- **DIRECTIONS**:
Restate the records below exactly. Pictures are not part of the copy.

- **Entries taken from a collection**:
*** Block opens ***

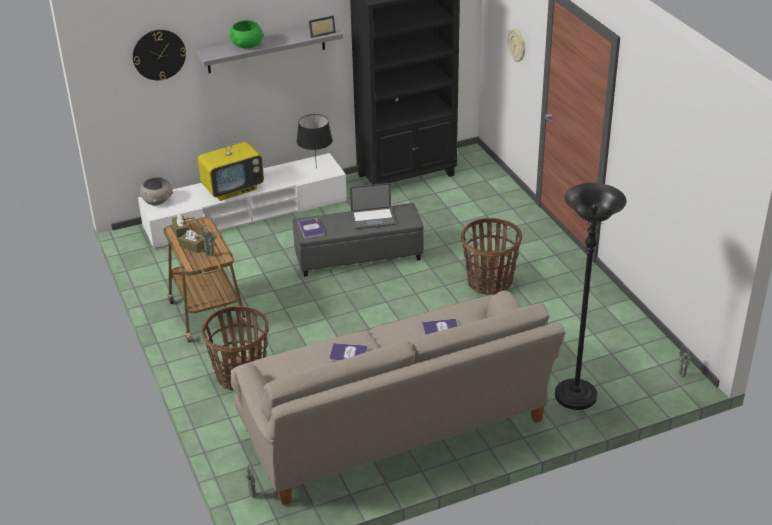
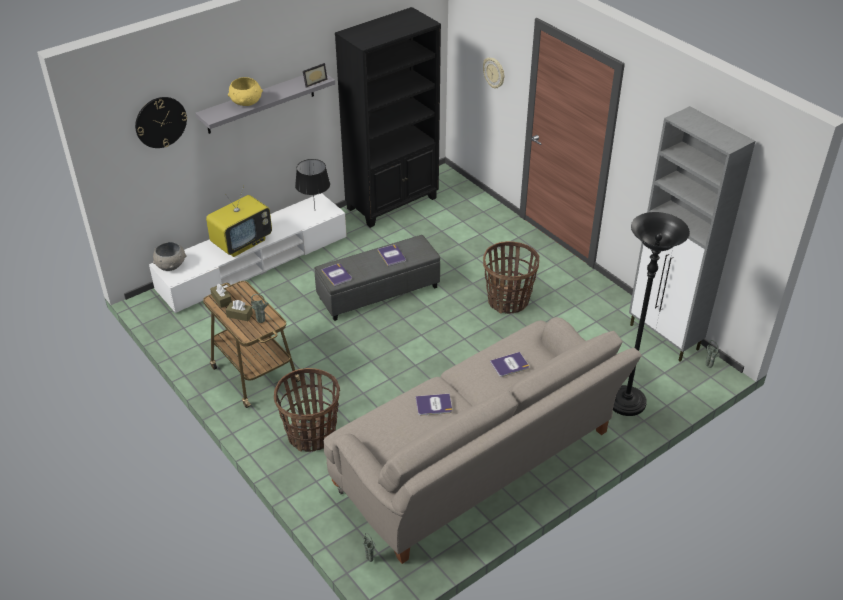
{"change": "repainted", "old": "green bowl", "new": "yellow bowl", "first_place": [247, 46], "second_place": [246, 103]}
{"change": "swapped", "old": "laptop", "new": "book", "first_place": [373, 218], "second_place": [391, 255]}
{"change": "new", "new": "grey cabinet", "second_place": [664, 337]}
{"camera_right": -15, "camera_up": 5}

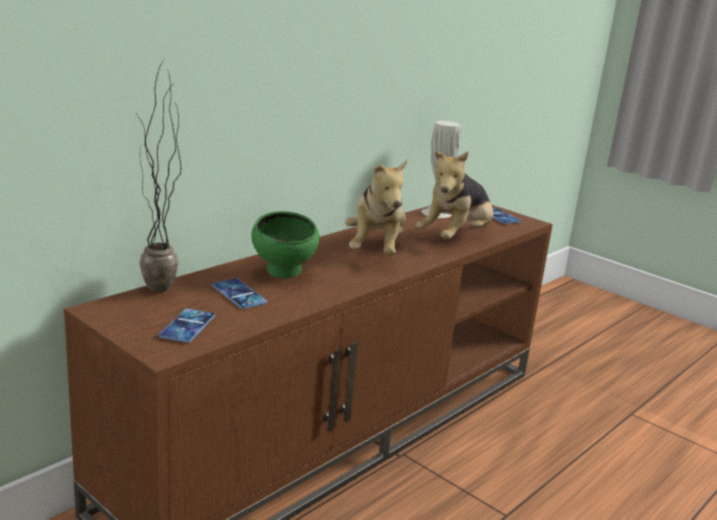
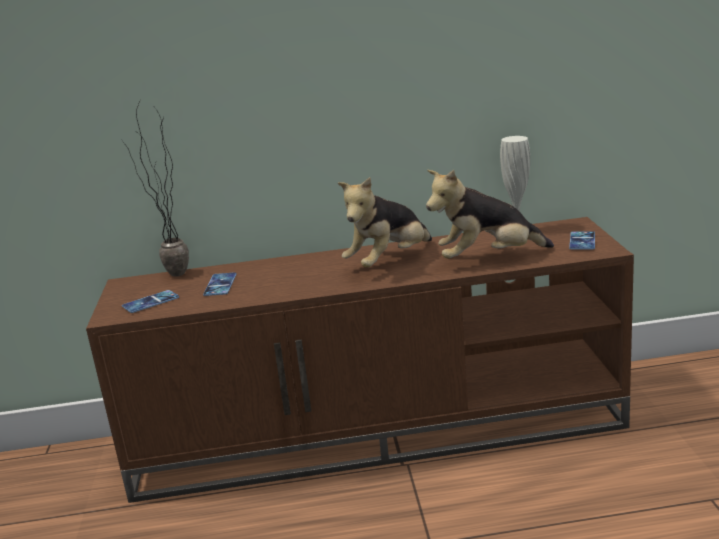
{"change": "gone", "old": "green bowl", "first_place": [284, 274]}
{"camera_right": 45, "camera_up": 0}

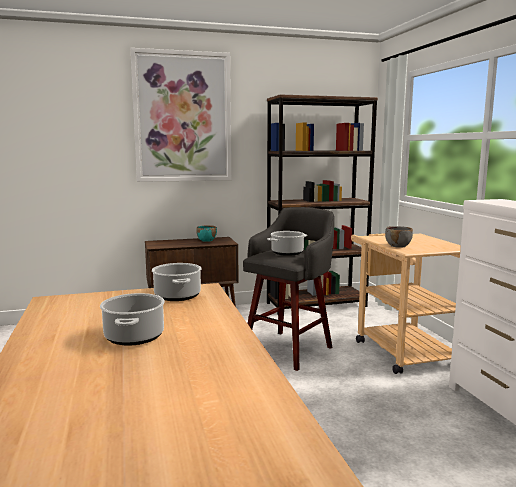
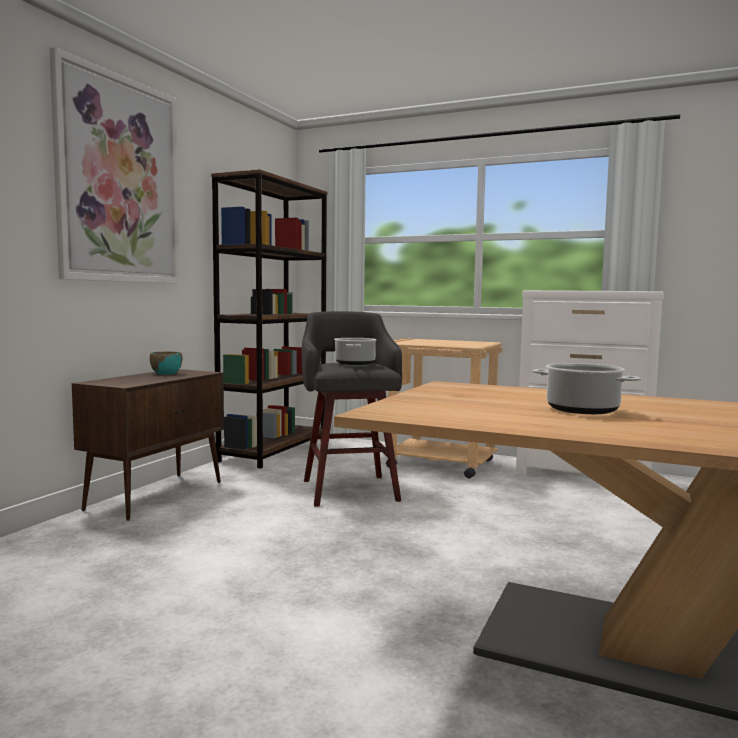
{"change": "gone", "old": "cooking pot", "first_place": [177, 296]}
{"change": "gone", "old": "grey bowl", "first_place": [398, 246]}
{"camera_right": -50, "camera_up": -5}

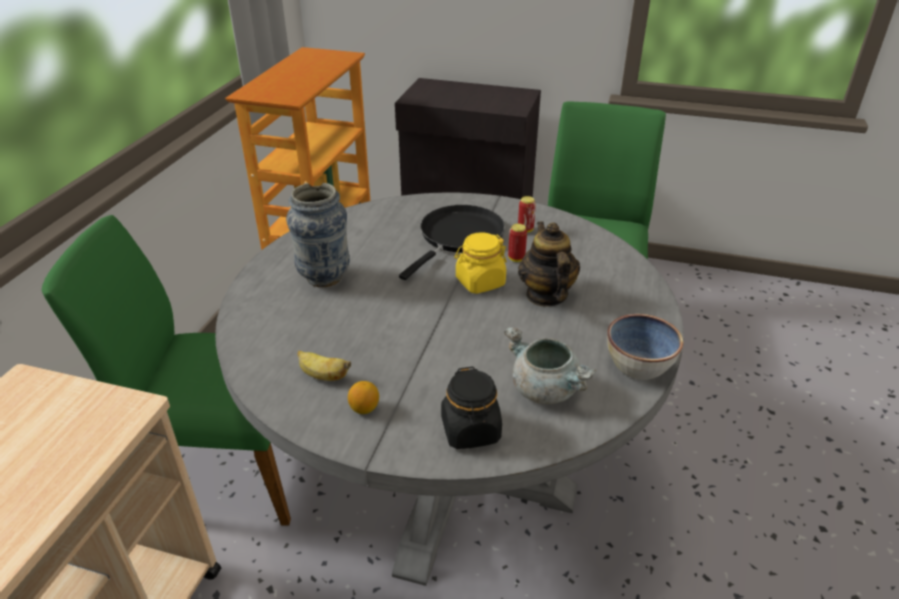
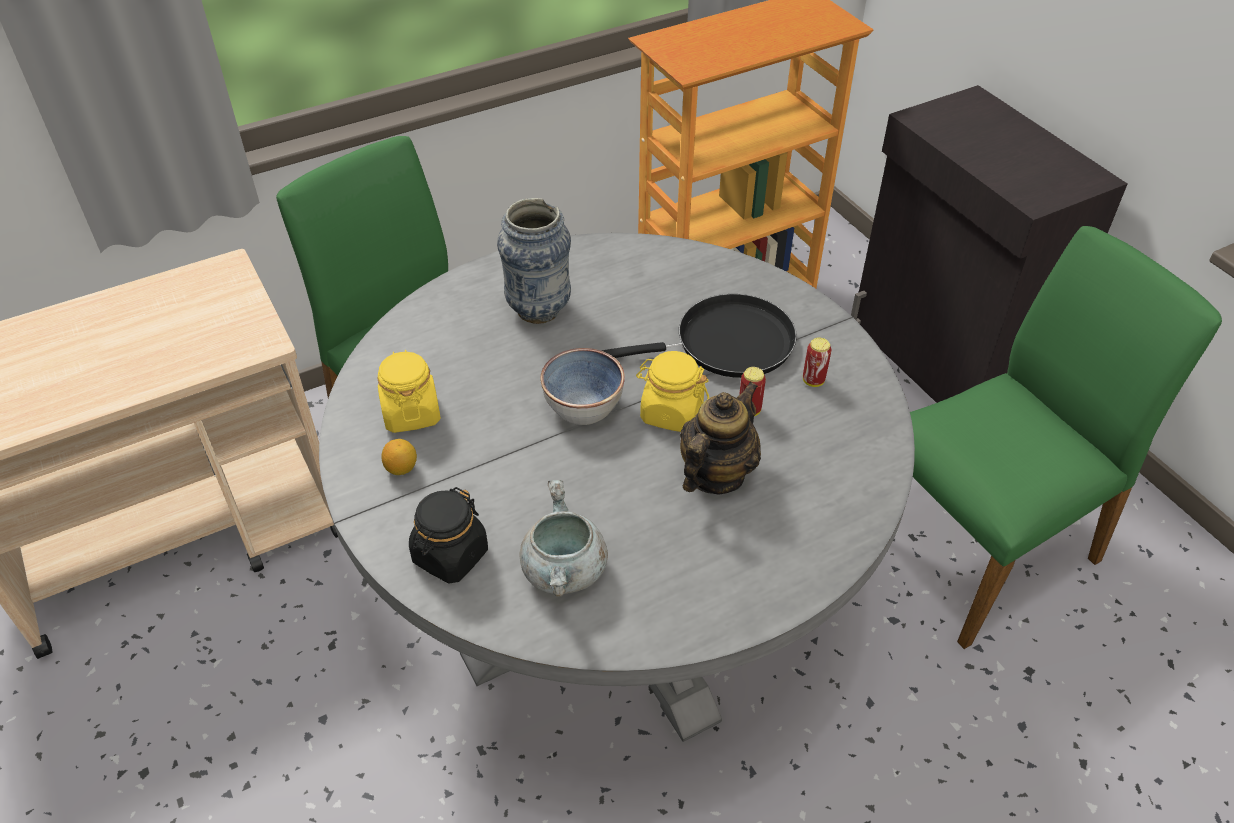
{"change": "swapped", "old": "banana", "new": "yellow jar", "first_place": [323, 376], "second_place": [411, 413]}
{"change": "shifted", "old": "bowl", "first_place": [639, 365], "second_place": [583, 407]}
{"camera_right": 45, "camera_up": 10}

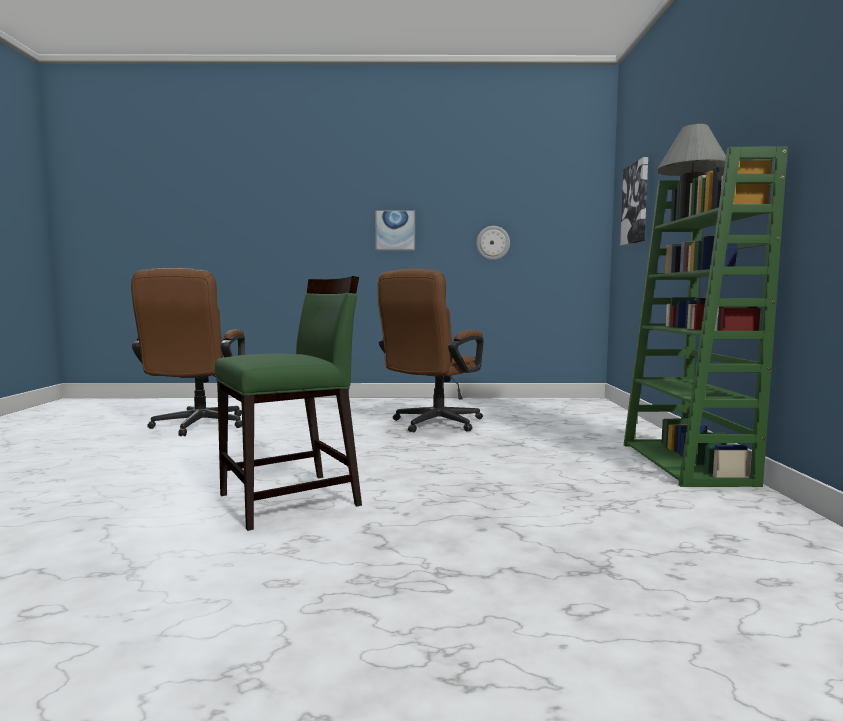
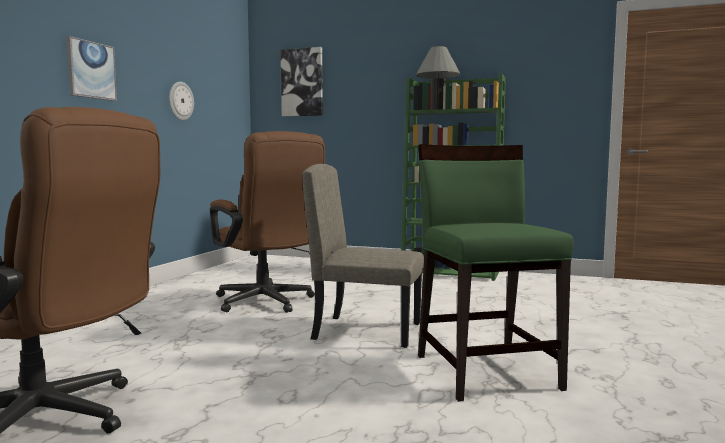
{"change": "new", "new": "beige chair", "second_place": [367, 331]}
{"camera_right": -70, "camera_up": 0}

*** Block closes ***

- **EXPECTED ANSWER**:
{"change": "repainted", "old": "green bowl", "new": "yellow bowl", "first_place": [247, 46], "second_place": [246, 103]}
{"change": "swapped", "old": "laptop", "new": "book", "first_place": [373, 218], "second_place": [391, 255]}
{"change": "new", "new": "grey cabinet", "second_place": [664, 337]}
{"camera_right": -15, "camera_up": 5}

{"change": "gone", "old": "green bowl", "first_place": [284, 274]}
{"camera_right": 45, "camera_up": 0}

{"change": "gone", "old": "cooking pot", "first_place": [177, 296]}
{"change": "gone", "old": "grey bowl", "first_place": [398, 246]}
{"camera_right": -50, "camera_up": -5}

{"change": "swapped", "old": "banana", "new": "yellow jar", "first_place": [323, 376], "second_place": [411, 413]}
{"change": "shifted", "old": "bowl", "first_place": [639, 365], "second_place": [583, 407]}
{"camera_right": 45, "camera_up": 10}

{"change": "new", "new": "beige chair", "second_place": [367, 331]}
{"camera_right": -70, "camera_up": 0}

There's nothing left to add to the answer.